I was further isolated by my deep distrust of psychiatry and a practical abhorrence of medication. I don’t necessarily think of psychologists and psychiatrists as mountebanks and fools, but that’s close to what I believe. I am a very concrete person; what they do strikes me as mumbo jumbo. I simply couldn’t believe that just talking to someone was going to make a difference.

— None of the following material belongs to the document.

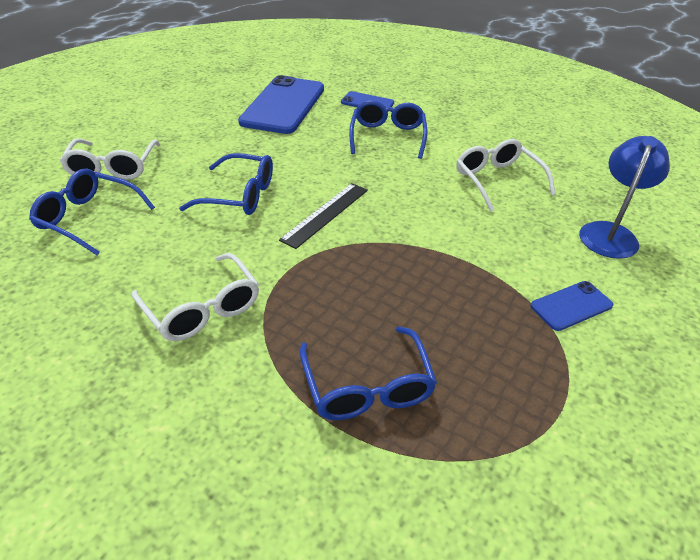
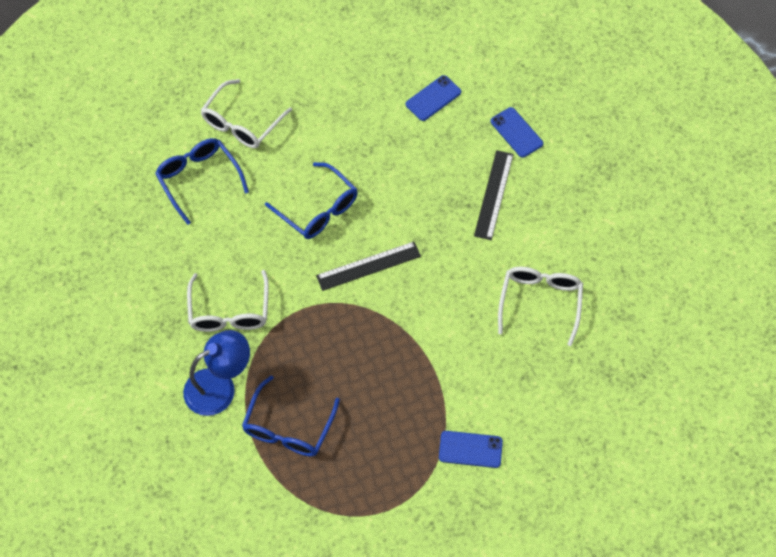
camera: 35 degrees right, 20 degrees up
(283, 105) = (433, 98): blue phone -> blue phone, size x0.47
(387, 136) = (494, 194): blue glasses -> black ruler
(610, 233) = (574, 408): blue lamp -> blue lamp (219, 386)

As a doctor, I also worried about jeopardizing my professional standing by admitting I was depressed, that there was something medically wrong with me. I certainly did not want
someone determining whether I was fit to practice. I was not going to regularly report to someone to demonstrate that I was okay.
I really wasn’t okay.
I was overcome with deep, deep sadness and hopelessness. It was like looking down into a dark well, not knowing how in the world I was going to get out. It seemed so much stronger than me.
At work I was having a horrible time with my concentration. Half the time I was reading out my surgical cases, I was thinking of how pleasant it would be if the pain would stop—and I knew an easy way to do that.
Of course, I’d been miserable when the first depression descended over me in college, but then at least I could go lie down for three or four hours. Now I had to be upright, and upbeat, especially at work. I couldn’t let
any
of it show.
So with no outlet at work, it became even harder to keep it together at home. Sometimes I’d come home and only make it as far as the garage door before I’d have to sit down for five minutes, trying to get myself back together enough to walk in the house.
As before, there was a lot of ideation about ending it all, the kind of thing where you go to the bookstore in search of the manual on how to kill yourself. You don’t want to screw it up. The ideal way seemed to be a really good bottle of scotch and a large amount of pills. Then I decided that avenue required too many proactive steps. I began to think that if it really came down to it, I’d probably try something a little messier.
The absolute lowest point, where I really scared myself, came
one night while I was sitting on the sofa, holding my .357, and thinking this was a good time to drive out to the lake. The inner certainty I’d felt about suicide seemed about to express itself in action. I felt there really was no other solution, no place to turn, no refuge, except the mountains.